Mrs. Jean Jameson, one of the nurses who had attended Miss Rappe at the sanitarium, testified that Miss Rappe had told her that Arbuckle had treated her roughly and that Arbuckle had said that he had waited five years for the girl. At times Miss Rappe said she did not remember what happened in the room and at other times she accused Arbuckle of hurting her, Mrs. Jameson testified. Dr. William Ophuls, who performed the post mortem on Miss Rappe, and Ira G. Fortlouis and Al Semnacher, guests of the party, also testified.
District Attorney Brady announced that he had summoned Miss Provost for an examination today regarding their testimony before the grand jury.

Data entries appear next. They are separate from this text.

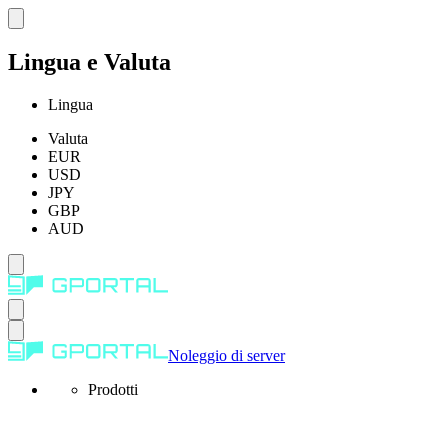
Lingua e Valuta
Lingua
Valuta
EUR
USD
JPY
GBP
AUD
Noleggio di server
Prodotti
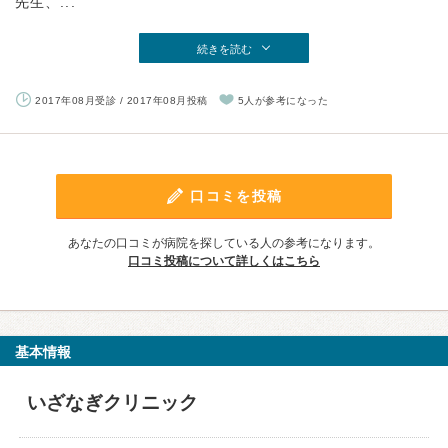
先生、...
続きを読む
2017年08月受診 / 2017年08月投稿
5人が参考になった
口コミを投稿
あなたの口コミが病院を探している人の参考になります。
口コミ投稿について詳しくはこちら
基本情報
いざなぎクリニック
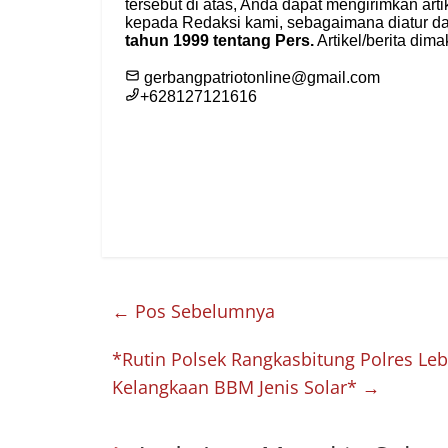
←
Pos Sebelumnya
*Rutin Polsek Rangkasbitung Polres Leb
Kelangkaan BBM Jenis Solar*
→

San Francisco, Sept. 13. -- Miss Zey Provost, motion picture bathing girl, was questioned by District Attorney Brady today regarding testimony she gave before the grand jury in supposed conflict with her other statements to the authorities concerning her interest in the hotel party where Miss Virginia Rappe, motion picture actress, is alleged to have received the injuries from which she died. Simultaneously Roscoe C. (Fatty) Arbuckle, motion picture comedian, who is charged with murdering Miss Rappe, went before a coroner's jury in the second day of the inquest into the actress' death.
District Attorney Brady said he was going to endeavor to determine if Miss Provost, who is also known as Zey Pyvron, was induced to commit perjury in her grand jury testimony last night. This testimony differed widely with statements made to himself and Captain of Detectives Matheson, Brady said.
Mrs. Bambina Maud Delmont, who brought the murder charge against Arbuckle, was the first witness at the inquest today. Mrs. Delmont was called as a witness in the inquest yesterday but was not permitted to testify.
Arbuckle Made Date
Today she testified she met Miss Rappe and Miss Rappe's manager, Al Semnacher, by appointment in Los Angeles Saturday September 3. They arrived here Sunday night September 4.
Labor day, while Mrs. Delmont and Miss Rappe were having breakfast at the Palace hotel, Miss Rappe was paged and announced afterward that a Mr. Arbuckle wanted to see them all at the St. Francis hotel. Miss Rappe said "it might be Roscoe Arbuckle, but I don't know."
They drove to the St. Francis and Miss Rappe went to Arbuckle's rooms, telling Mrs. Delmont and Semnacher, who had joined them, to wait until she called for them. She telephoned down to them in a few minutes and they went up to Arbuckle's rooms, meeting Arbuckle, Lowell Sherman, Ira C. Fortlouis and Frederick Fischbach. There were many bottles on the table in the room, she testified. Miss Rappe had three drinks of gin and orange juice and Mrs. Delmont had about ten drinks of whisky. Two more girls came in whom she learned later were Alice Blake and Vey Provost.
The Rappe girl rose and went into the bathroom off Arbuckle's room. When she came out of the bathroom Arbuckle was in his room. He closed the door.
Mrs. Delmont heard screams coming from the room about an hour later and demanded that Arbuckle open the door. He did so and it was noted that he was wearing Miss Rappe's panama hat and the pajamas he was wearing were wet with perspiration. The Rappe girl was on the bed tearing at her clothing and screaming.
"I am hurt. I am dying. He did it."
She removed the girl's clothing and assisted by Fischbach, placed her in a tub of cold water. This had no effect and so Miss Rappe was taken to another room and put to bed.
Arbuckle kept his eye fixed on the witness throughout her testimony, and he appeared to be somewhat affected by it.
Dropped by Club
Los Angeles, Cal., Sept. 13. -- Roscoe Arbuckle was dropped from the membership roll of the Los Angeles Athletic club here last night. President William M. Garland said "It was the unanimous belief of the directors that such a step should be taken."
The L. A. A. C. is the largest club in the city.